If the best way to judge a post-Star Wars episode is to analyze
its place in the overall story, then The Phantom Menace is a clear
winner. More than ever before, Lucas endows his film with the pace and
structure of an old-time serial: Early scenes are short, and optical wipes
move us quickly through the setup. And, as in a serial, the immediate
pleasures are clearly secondary to the eventual payoff next week (or in
this case, next millennium).
But because we know Episodes 4, 5, and 6, we're aware this time that
cracks and fissures are lurking beneath our feet. Quite aside from the
obvious transformations to come--Anakin Skywalker into Darth Vader, the
Galactic Republic into the Galactic Empire--much that's taken for granted
in The Phantom Menace has changed by the opening of Star
Wars. The Jedi Knights and Jedi Council are well known everywhere in
the prequel, but for the original's characters, they were half-forgotten
legends or myths. Qui-Gon Jinn would look like the perfect Jedi master if
we didn't have the mature Obi-Wan Kenobi, his student in this episode, for
comparison's sake; since we do, it's clear that Jinn is deeply flawed. Even
technology marches on between the films--ranks of gun-toting battle droids
that attack like Spartacus' Roman legions give way to an infinitely
more efficient planet killer, the Death Star.

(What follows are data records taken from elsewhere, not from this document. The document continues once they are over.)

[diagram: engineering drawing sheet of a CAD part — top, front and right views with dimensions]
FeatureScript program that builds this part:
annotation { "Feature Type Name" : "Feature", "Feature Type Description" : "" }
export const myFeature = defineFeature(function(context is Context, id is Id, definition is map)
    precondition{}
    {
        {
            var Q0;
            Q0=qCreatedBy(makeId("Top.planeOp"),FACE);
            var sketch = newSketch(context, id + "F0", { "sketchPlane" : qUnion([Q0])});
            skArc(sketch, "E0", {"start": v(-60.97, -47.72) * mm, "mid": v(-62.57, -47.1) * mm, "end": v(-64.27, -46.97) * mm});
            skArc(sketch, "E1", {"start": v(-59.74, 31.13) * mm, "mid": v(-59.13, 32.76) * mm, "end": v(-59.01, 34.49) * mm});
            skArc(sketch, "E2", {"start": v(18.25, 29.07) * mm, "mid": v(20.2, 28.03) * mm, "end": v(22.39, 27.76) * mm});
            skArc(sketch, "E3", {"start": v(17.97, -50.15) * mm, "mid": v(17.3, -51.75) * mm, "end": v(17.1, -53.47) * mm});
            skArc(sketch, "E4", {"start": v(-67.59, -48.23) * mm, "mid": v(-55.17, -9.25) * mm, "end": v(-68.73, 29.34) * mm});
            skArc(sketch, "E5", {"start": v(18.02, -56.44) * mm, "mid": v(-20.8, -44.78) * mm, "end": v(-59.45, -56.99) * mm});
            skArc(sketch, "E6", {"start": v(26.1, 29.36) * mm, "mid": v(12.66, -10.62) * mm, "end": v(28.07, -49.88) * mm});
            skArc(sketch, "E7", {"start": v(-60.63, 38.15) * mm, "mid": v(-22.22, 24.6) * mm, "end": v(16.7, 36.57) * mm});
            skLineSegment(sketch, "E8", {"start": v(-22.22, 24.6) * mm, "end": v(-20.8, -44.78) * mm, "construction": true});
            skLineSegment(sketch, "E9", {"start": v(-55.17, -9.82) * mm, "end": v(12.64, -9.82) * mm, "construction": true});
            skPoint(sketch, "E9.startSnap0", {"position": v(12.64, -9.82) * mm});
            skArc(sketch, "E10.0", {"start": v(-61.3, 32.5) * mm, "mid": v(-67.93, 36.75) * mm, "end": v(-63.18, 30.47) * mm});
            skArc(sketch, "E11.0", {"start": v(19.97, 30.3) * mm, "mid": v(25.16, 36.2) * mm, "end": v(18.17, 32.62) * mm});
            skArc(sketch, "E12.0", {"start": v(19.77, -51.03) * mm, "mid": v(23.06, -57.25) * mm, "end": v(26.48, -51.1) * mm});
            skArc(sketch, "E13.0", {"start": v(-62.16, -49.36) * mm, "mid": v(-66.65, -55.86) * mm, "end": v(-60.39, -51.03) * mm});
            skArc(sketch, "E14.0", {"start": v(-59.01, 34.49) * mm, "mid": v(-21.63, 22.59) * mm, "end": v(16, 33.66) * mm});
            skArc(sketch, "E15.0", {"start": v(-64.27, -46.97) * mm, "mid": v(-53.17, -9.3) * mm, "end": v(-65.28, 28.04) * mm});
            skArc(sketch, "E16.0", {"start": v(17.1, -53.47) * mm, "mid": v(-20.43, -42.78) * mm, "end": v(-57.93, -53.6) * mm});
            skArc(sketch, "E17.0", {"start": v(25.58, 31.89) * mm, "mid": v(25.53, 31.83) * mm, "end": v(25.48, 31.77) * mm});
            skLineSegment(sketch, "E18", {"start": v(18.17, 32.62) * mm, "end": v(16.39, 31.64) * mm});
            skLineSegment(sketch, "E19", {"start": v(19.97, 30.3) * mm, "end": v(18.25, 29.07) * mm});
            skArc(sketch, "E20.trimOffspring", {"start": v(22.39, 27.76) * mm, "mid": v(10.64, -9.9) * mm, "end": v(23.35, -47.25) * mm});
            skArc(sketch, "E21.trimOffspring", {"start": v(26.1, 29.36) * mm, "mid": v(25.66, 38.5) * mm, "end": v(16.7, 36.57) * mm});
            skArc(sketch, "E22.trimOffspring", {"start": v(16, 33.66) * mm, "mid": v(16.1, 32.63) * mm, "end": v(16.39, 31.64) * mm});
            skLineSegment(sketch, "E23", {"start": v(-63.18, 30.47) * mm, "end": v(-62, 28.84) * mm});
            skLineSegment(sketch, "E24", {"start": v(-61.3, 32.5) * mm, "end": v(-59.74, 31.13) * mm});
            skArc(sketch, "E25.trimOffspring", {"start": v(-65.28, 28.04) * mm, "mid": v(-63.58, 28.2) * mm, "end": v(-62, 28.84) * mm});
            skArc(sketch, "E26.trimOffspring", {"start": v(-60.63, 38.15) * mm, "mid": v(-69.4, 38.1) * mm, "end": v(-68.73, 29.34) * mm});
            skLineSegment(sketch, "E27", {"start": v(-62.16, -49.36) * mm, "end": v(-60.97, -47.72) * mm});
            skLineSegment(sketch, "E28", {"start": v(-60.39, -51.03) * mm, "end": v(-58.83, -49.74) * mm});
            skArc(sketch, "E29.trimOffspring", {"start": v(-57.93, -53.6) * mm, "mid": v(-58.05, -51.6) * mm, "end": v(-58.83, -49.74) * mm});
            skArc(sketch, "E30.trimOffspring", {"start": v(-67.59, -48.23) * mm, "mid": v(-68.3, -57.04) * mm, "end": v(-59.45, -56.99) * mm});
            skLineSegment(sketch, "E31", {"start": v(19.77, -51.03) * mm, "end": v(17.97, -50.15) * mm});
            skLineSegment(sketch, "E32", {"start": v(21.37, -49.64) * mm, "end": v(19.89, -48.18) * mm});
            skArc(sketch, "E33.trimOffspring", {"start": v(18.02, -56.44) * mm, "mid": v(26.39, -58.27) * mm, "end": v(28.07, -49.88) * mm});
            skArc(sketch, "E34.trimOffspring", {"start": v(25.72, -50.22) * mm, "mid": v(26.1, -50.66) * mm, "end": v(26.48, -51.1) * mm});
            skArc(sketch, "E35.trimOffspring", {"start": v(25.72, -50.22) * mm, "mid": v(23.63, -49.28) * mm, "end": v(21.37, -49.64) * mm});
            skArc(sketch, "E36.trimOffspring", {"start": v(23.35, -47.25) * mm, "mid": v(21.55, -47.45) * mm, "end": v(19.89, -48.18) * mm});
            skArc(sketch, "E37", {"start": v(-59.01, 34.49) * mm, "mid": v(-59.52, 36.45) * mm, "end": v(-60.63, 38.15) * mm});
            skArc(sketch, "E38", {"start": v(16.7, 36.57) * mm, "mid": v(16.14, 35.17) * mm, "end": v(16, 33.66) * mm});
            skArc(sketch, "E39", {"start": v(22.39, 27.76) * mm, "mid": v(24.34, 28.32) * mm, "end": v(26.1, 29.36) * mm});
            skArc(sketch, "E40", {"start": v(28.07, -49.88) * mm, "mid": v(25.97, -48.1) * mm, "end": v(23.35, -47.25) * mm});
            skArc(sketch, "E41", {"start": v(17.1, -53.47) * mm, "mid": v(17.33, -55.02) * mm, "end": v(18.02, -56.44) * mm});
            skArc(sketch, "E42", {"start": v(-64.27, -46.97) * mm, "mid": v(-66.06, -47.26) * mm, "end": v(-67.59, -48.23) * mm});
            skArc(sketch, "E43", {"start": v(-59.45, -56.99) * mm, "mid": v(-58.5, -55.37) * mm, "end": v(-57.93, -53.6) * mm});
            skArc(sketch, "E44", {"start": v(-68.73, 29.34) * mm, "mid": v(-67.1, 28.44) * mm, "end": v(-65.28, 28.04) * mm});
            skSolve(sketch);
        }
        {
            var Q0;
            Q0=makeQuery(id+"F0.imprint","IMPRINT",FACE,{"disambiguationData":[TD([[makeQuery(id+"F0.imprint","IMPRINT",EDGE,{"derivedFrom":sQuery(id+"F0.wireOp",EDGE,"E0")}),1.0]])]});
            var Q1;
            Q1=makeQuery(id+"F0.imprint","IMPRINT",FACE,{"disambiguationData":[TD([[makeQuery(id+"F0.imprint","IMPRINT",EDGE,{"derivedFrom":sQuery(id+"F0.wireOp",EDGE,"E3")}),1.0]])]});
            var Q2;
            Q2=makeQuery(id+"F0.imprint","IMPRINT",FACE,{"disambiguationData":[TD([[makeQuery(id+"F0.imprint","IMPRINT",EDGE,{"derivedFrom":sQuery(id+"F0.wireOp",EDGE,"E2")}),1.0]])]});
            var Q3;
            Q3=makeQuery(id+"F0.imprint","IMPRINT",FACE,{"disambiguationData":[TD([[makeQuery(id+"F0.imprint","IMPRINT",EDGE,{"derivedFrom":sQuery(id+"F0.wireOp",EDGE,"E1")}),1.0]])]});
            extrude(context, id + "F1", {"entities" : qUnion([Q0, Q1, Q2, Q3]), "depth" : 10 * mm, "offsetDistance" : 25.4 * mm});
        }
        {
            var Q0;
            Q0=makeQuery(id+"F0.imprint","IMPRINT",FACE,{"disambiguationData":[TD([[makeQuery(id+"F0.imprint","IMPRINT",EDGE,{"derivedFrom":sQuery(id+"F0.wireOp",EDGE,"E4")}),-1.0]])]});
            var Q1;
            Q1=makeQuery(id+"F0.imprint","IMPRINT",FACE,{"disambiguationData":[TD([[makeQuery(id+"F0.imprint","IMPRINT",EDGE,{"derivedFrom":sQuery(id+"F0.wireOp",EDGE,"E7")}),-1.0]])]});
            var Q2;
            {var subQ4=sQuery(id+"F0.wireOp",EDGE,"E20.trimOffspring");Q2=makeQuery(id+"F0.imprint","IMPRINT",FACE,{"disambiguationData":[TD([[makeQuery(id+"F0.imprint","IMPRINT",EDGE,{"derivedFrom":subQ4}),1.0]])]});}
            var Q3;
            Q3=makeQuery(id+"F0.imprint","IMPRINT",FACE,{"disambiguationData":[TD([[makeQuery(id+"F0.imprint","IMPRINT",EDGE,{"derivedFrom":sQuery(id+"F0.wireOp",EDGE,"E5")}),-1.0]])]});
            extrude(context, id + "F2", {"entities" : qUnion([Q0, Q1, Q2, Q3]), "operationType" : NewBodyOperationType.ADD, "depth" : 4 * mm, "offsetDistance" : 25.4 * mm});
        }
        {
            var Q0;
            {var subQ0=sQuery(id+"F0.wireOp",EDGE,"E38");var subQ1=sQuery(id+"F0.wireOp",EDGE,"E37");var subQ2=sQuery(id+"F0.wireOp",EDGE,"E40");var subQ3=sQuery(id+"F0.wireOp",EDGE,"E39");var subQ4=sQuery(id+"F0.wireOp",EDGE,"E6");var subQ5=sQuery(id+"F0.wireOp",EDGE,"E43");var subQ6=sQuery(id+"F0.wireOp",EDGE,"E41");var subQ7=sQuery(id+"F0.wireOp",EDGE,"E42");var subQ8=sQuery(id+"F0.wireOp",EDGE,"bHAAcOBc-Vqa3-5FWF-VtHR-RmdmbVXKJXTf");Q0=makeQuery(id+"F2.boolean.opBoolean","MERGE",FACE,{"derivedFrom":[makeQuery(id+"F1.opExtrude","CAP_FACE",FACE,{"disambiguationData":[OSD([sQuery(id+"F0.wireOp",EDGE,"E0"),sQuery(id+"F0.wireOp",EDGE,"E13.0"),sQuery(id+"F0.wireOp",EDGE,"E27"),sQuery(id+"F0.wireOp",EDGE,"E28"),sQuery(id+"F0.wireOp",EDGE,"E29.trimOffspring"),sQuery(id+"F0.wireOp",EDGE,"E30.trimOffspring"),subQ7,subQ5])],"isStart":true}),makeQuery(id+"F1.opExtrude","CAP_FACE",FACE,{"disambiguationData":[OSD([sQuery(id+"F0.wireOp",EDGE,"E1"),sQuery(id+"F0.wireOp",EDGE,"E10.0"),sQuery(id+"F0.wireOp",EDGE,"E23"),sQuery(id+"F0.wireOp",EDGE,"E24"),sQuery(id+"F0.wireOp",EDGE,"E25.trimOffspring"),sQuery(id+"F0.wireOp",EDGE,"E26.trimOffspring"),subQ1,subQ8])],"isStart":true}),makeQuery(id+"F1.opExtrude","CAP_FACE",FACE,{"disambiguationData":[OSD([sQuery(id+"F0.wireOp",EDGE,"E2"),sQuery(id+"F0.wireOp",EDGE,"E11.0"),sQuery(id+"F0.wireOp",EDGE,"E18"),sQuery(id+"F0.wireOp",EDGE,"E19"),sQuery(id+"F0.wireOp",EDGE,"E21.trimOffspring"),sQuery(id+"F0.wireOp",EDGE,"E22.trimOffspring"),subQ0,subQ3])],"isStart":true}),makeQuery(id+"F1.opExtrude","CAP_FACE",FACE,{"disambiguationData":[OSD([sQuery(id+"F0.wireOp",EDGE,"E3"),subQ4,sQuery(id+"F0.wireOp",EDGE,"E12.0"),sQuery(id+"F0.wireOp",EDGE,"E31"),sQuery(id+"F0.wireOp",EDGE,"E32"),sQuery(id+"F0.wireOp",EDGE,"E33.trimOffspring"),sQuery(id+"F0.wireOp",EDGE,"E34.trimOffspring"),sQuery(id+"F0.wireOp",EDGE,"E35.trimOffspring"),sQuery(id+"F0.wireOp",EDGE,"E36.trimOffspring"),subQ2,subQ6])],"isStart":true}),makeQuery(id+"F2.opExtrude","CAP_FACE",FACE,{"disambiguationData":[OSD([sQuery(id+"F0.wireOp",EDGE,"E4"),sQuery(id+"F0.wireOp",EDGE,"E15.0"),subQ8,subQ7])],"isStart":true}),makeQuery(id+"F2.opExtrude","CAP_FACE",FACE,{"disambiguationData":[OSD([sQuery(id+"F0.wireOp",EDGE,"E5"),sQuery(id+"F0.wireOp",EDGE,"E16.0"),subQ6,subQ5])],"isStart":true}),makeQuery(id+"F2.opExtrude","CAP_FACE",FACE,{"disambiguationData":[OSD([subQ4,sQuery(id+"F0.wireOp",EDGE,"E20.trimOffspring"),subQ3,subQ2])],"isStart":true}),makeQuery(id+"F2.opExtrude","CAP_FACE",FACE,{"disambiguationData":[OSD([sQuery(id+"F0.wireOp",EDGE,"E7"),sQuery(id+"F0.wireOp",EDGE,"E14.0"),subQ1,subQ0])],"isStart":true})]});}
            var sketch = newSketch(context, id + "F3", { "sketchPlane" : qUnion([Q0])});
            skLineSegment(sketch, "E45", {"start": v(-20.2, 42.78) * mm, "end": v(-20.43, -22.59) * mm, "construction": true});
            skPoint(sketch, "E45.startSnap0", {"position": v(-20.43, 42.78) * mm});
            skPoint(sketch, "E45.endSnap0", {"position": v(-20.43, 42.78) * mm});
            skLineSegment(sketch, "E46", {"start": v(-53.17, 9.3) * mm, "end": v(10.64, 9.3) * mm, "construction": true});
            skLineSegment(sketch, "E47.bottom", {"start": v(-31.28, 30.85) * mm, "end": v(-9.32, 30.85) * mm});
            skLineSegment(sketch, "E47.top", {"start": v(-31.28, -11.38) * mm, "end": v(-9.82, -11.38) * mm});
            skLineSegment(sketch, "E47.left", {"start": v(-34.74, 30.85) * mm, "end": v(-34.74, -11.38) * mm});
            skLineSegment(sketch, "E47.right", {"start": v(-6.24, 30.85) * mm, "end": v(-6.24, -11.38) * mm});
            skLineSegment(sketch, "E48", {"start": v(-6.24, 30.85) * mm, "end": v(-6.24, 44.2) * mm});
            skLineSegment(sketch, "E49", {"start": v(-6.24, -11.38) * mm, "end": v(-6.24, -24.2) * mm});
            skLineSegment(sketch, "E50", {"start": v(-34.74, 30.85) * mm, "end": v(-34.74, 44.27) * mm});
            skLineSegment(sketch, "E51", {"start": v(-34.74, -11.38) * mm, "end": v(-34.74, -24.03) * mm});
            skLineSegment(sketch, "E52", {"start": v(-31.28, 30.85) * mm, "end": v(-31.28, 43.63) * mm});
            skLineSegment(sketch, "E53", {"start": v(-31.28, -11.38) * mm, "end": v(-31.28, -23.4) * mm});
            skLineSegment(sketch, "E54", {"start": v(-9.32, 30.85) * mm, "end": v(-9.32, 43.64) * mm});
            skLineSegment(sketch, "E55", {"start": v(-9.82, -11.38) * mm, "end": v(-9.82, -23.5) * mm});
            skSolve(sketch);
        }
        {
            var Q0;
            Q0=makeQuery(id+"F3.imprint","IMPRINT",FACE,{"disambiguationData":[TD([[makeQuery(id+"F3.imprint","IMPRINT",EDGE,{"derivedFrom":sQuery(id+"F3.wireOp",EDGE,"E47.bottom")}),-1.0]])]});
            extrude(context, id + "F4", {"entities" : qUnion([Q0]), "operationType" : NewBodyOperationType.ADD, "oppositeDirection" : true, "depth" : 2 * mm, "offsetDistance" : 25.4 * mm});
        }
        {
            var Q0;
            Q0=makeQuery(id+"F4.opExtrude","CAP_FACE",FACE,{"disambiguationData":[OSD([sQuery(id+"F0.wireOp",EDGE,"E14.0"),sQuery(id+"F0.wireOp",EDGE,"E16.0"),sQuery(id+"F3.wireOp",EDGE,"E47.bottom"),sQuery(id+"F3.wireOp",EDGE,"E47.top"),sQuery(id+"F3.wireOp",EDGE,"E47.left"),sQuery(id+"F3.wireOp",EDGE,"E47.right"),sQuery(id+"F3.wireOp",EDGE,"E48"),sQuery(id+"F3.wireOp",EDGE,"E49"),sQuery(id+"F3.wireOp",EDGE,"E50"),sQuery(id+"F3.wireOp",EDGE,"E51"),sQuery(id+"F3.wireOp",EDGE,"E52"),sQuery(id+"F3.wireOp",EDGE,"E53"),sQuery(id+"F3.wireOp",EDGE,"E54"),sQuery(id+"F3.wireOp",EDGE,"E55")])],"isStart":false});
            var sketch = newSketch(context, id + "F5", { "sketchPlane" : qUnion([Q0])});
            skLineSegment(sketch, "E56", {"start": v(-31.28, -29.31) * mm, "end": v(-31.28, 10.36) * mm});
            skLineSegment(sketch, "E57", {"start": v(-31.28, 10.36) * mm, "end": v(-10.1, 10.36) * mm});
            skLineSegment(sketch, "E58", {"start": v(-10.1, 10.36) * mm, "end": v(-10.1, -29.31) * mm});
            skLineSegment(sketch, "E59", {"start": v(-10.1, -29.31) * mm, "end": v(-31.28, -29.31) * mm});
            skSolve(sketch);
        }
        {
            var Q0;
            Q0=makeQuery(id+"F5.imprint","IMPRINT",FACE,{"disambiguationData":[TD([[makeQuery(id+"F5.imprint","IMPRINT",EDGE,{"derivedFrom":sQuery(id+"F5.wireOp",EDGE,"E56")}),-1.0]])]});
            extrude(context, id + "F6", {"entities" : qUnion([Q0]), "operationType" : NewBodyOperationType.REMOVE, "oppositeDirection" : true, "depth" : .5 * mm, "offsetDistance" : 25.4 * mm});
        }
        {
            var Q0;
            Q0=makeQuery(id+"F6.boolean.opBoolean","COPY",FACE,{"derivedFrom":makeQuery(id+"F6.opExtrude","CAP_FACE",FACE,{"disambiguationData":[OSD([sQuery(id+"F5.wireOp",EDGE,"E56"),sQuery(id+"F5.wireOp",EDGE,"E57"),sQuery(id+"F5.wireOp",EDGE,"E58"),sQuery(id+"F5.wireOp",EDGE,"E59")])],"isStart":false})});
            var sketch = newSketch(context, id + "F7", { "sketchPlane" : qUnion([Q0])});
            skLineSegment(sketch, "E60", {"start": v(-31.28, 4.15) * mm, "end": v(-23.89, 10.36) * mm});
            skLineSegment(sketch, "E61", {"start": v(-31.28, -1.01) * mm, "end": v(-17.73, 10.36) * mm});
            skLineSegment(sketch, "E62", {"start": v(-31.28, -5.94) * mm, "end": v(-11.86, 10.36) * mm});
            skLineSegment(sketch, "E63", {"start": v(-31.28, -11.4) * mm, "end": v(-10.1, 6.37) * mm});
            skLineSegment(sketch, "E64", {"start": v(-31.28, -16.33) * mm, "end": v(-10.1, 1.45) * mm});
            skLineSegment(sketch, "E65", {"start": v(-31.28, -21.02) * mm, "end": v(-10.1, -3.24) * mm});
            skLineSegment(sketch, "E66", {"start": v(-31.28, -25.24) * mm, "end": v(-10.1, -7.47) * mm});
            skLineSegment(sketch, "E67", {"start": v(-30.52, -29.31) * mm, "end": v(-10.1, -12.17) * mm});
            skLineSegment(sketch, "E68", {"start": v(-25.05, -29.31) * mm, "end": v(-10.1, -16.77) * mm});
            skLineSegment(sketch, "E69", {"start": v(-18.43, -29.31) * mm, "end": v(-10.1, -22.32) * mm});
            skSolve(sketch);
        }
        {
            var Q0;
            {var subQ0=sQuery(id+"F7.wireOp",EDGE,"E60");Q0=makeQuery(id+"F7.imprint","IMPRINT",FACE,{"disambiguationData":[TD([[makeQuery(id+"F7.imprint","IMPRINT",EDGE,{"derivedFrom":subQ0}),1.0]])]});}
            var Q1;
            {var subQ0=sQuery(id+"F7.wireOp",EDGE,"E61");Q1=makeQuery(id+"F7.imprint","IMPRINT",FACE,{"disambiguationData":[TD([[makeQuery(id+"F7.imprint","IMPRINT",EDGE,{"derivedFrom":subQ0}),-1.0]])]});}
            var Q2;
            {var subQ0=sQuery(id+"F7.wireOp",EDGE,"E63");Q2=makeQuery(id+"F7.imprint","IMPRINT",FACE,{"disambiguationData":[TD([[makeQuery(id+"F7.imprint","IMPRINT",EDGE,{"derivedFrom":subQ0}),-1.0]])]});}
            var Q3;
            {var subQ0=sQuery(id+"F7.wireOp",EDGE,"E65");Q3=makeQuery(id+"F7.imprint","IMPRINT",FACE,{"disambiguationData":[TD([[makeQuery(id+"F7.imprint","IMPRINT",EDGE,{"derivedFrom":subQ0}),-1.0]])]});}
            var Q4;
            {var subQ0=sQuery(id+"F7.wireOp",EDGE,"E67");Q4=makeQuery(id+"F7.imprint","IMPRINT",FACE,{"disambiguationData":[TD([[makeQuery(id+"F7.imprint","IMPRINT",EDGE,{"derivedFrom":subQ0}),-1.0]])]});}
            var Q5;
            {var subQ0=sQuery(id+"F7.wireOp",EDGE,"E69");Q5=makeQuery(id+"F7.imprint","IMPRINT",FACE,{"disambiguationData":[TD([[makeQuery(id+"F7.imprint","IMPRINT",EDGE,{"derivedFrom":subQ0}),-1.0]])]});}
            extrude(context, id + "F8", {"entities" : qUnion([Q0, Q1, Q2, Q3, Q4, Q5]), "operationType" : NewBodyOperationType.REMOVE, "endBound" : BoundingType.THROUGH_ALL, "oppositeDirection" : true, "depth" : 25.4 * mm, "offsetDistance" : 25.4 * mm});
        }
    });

The chief accomplishment of The Phantom Menace is that it
presents a story like that of Star Wars, but in a universe that's
subtly different. Without Lucas overtly directing our gaze to the changes,
we see what will be lost by Episode 4 and get a better idea of what Luke
and Han are fighting for in the original trilogy--while knowing, to our
sorrow, that those characters in Episode I's future are ignorant of
their origins.
The prospect of Star Wars sequels had fans anticipating the
defeat of Darth Vader, and The Phantom Menace also inspires
anticipation. But this time we await with dread what we know must happen.
Like Athenian theatergoers in Sophocles' audiences, we fear the approach of
unstoppable fate--and feel the universe in which we all travel our
appointed routes shift beneath our feet.